The U.S. Trade Representative has responded to concerns by the agriculture industry over a plan to impose fees designed to boost the U.S. shipbuilding industry. U.S. Meat Export Federation President and CEO Dan Halstrom explains why exporters wanted changes to the proposed port service fees.
“Not only in regard to potentially higher costs in general, but one of the key components of that would be relatively high fees imposed on ocean vessels every time these ships stop at any U.S. port of call. So, not only would these fees be passed on to cargo owners through the higher shipping fees, but one other concern was that there would be potential service reductions in some of the key ports. One of those key ports is Oakland, which just so happens to be one of the highest volume ports for our high-quality chilled U.S. beef and pork going into the Asian markets.”

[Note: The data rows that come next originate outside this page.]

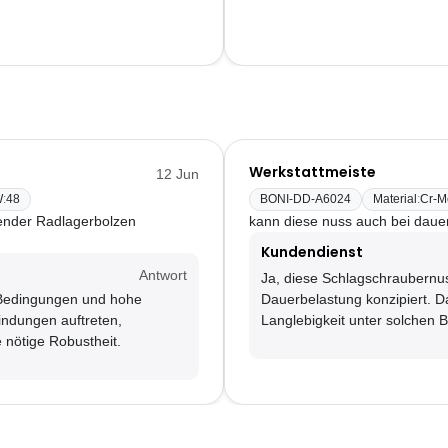
Werkstattmeiste
12 Jun
W
:
48
BONI-DD-A6024
Material
:
Cr-M
zender Radlagerbolzen
kann diese nuss auch bei dauer
Kundendienst
Antwort
Ja, diese Schlagschraubernuss
n Bedingungen und hohe
Dauerbelastung konzipiert. D
indungen auftreten,
Langlebigkeit unter solchen 
e nötige Robustheit.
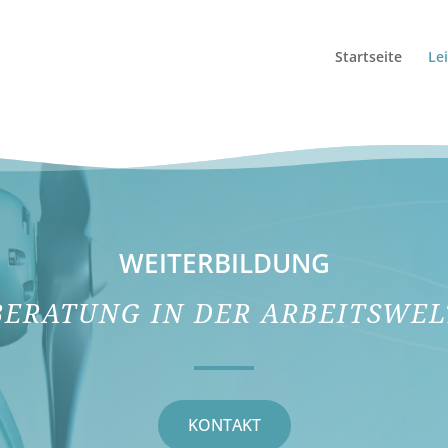
Startseite
Le
WEITERBILDUNG
BERATUNG IN DER ARBEITSWEL
KONTAKT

A revised port service fee plan released by USTR will no longer impose fees on every port call. The revised plan also eases the burden on smaller vessels serving markets such as Central America and Colombia.
“First of all, the fees will be assessed on a per-voyage basis versus a port of-call basis, and a maximum of five times per year is all that any given vessel could be charged, so definitely an improvement from where we were. In addition, there will be a fee assessment schedule based on net tonnage versus charging a flat fee for every port of call. Lastly, in the same category, there’s an improvement in the sense that some of the shorter haul routes into key destinations such as Central America and Colombia, for example, and U.S. beef and pork, the schedule is much more attractive in terms of fees and a lower per-pound basis impact. USTR, in fact, did listen to the industry and the concerns that we had. You know, anything that adds cost to the process is always a concern. But compared to the original proposal, we are very encouraged by these improvements that USTR has made.”